The first challenge was the cap set problem, a long-standing puzzle in the mathematical community. This problem involves identifying the largest group of points in a high-dimensional grid such that no three points form a straight line. Collaborating with mathematics professor Jordan Ellenberg from the University of Wisconsin–Madison, who made a significant breakthrough in this area, Google DeepMind tackled this problem, which has implications in extremal combinatorics. Traditional computing methods falter here due to the astronomical number of possibilities, surpassing even the total number of atoms in the universe.

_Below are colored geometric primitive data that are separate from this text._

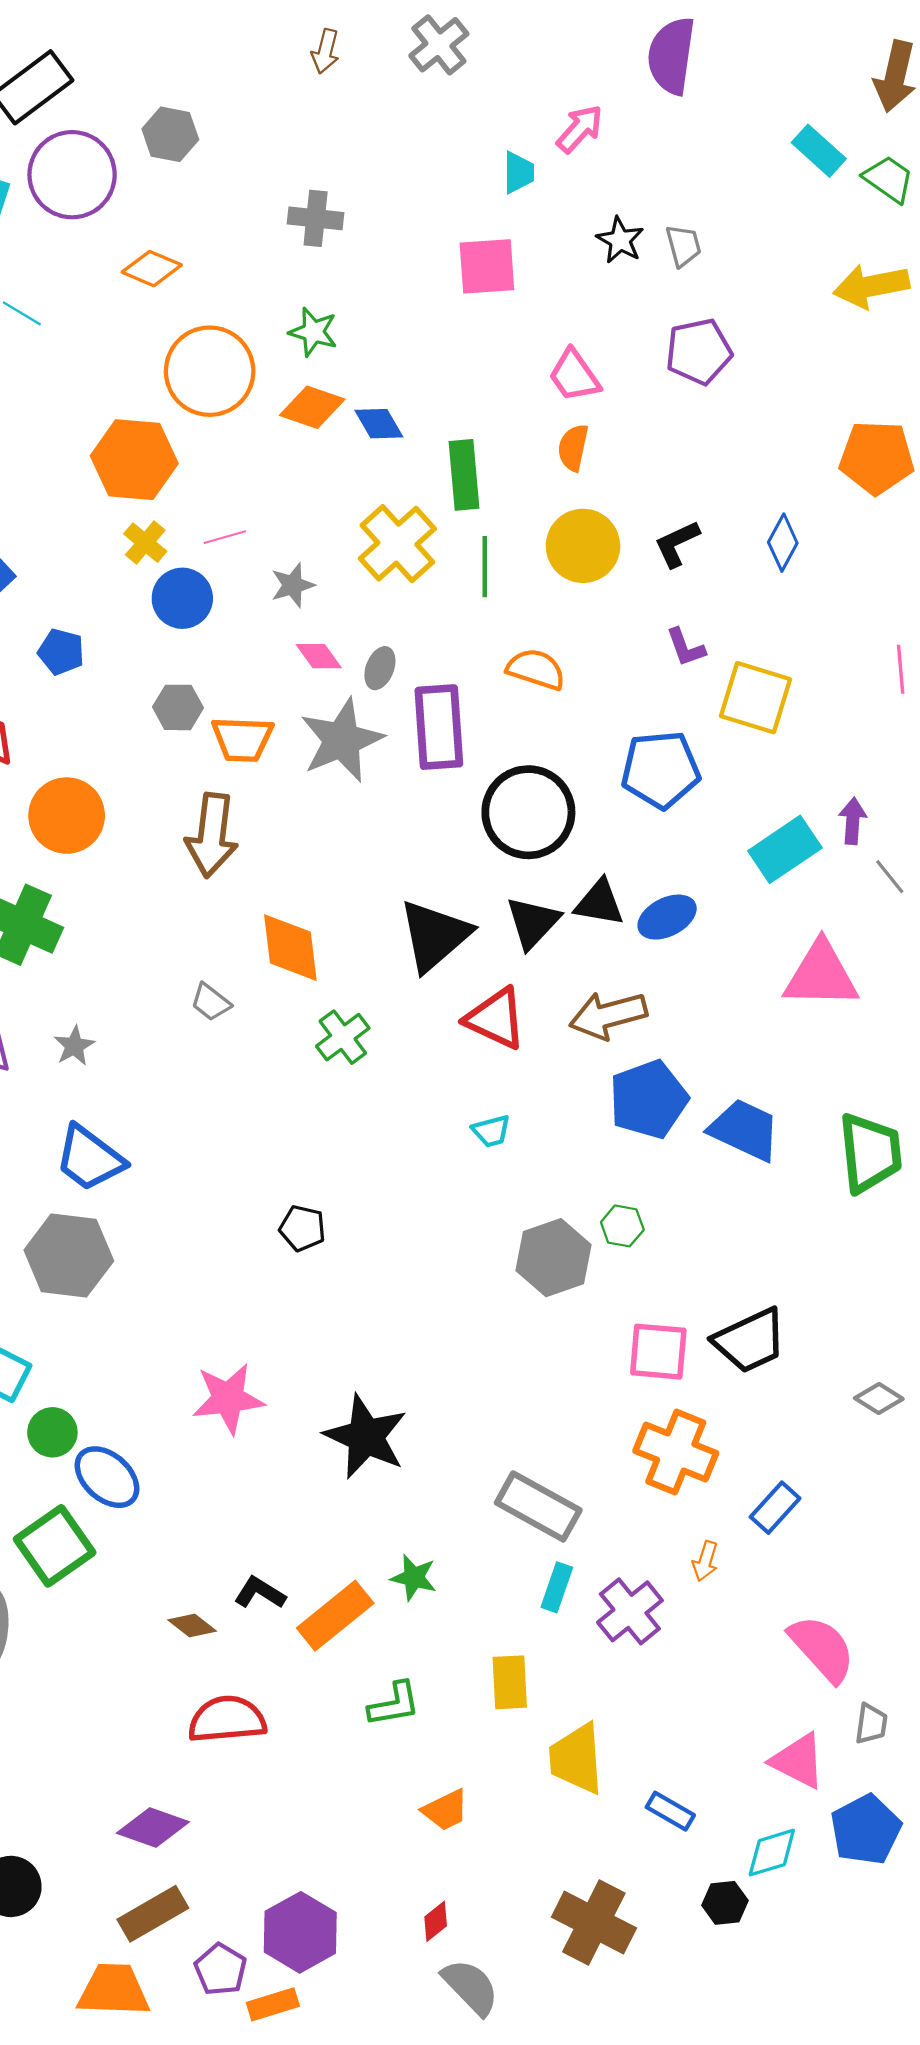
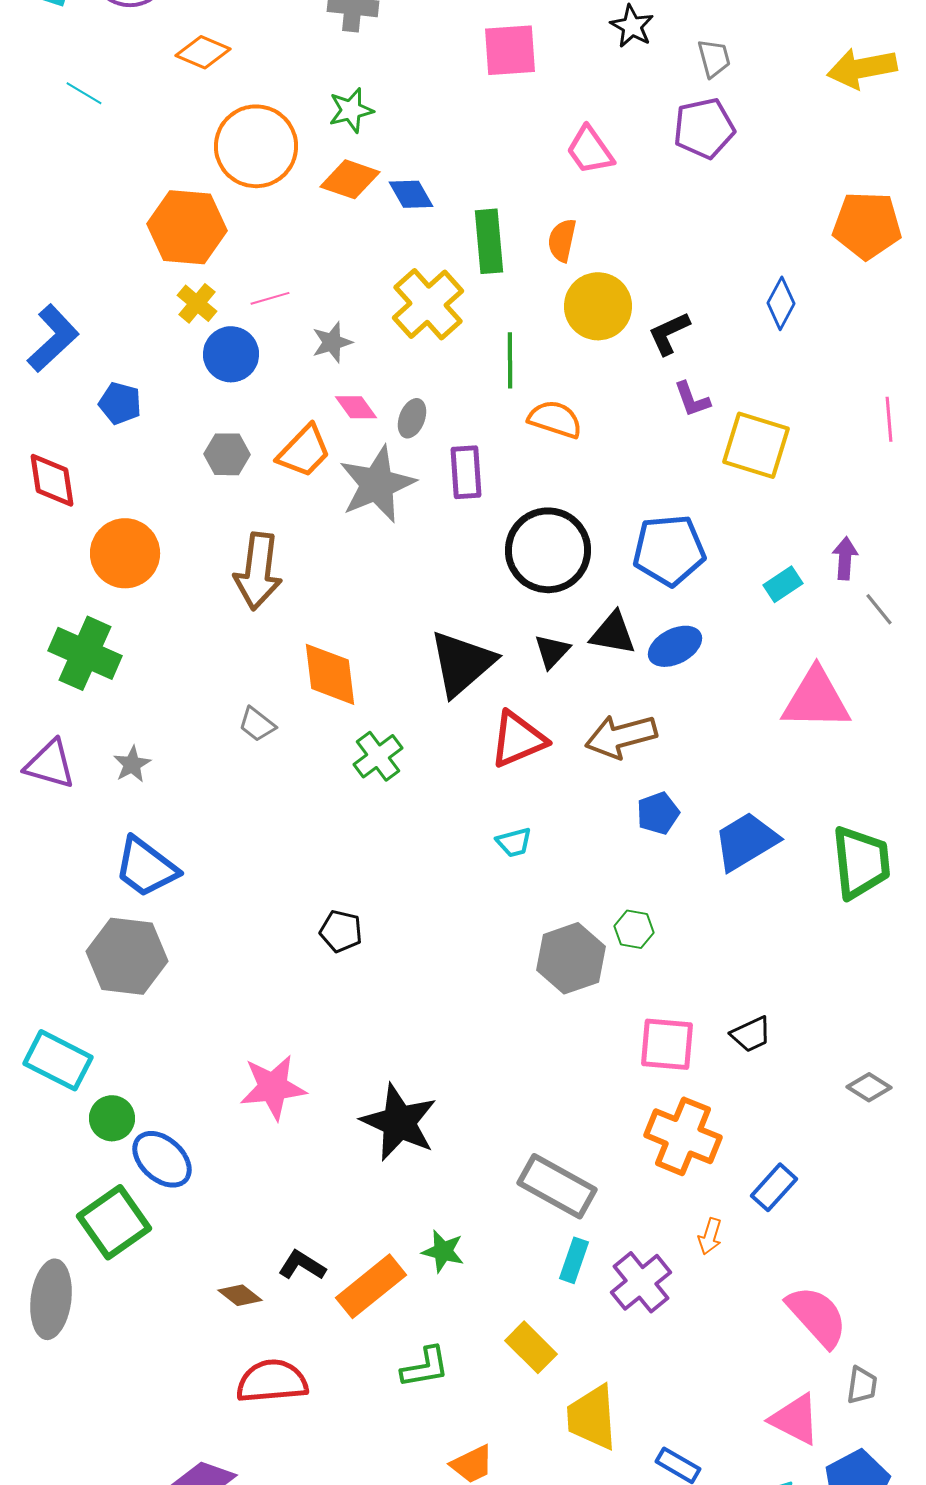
gray trapezoid: (683, 246) -> (714, 58), moved
green star: (313, 332) -> (351, 110), turned -30
orange semicircle: (573, 448) -> (562, 240), moved
black L-shape: (677, 544) -> (669, 333), moved
green line: (485, 567) -> (510, 360), moved
purple rectangle: (439, 727) -> (466, 472), size x0.7
orange trapezoid: (242, 739) -> (304, 451), moved, turned -48
blue pentagon: (660, 770) -> (669, 550), moved
cyan rectangle: (785, 849) -> (783, 584), size x0.6
black triangle: (533, 922) -> (552, 651), size x0.7
red triangle: (496, 1019) -> (518, 739), turned -48
blue pentagon: (648, 1099) -> (658, 813), size x0.6
blue trapezoid: (745, 1130) -> (746, 841), turned -56
black trapezoid: (750, 1341) -> (751, 1034), size x0.6
yellow rectangle: (510, 1682) -> (531, 1347), turned -42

FunSearch’s achievement in this area was remarkable. It generated programs that discovered the largest cap sets known to date, marking the most substantial progress in this field in over two decades. Not only did it achieve this feat, but it also surpassed the capabilities of the most advanced computational solvers available, demonstrating its superior efficiency in handling complex mathematical challenges.

Image Credit: Google DeepMind

Problem 2: Bin Packing

The second problem Google DeepMind addressed with FunSearch was the practical and widely relevant bin packing problem. This problem involves efficiently packing items of varying sizes into the least number of bins possible, a task central to numerous real-world applications, from logistics to data center management. Typically, this problem is approached with heuristic rules based on human experience, which can vary greatly depending on the specific requirements of each case.

FunSearch proved its adaptability once again. Setting it up for the bin packing problem was straightforward despite its significant difference from the cap set challenge. The tool excelled by creating a custom program tailored to the specific details of the task at hand. This program outperformed traditional heuristics, achieving more efficient packing with the use of fewer bins. This success highlighted FunSearch’s flexibility and potential to revolutionize problem-solving in various domains.

Image Credit: Google DeepMind

FunSearch represents one of the most interesting papers published this year and one that highlights the potential of LLMs applied to the discovery of new science. The discovery of new algorithms in math and computer science is, in and out itself, a remarkable achievement, but the principles of FunSearch apply to many other areas of science.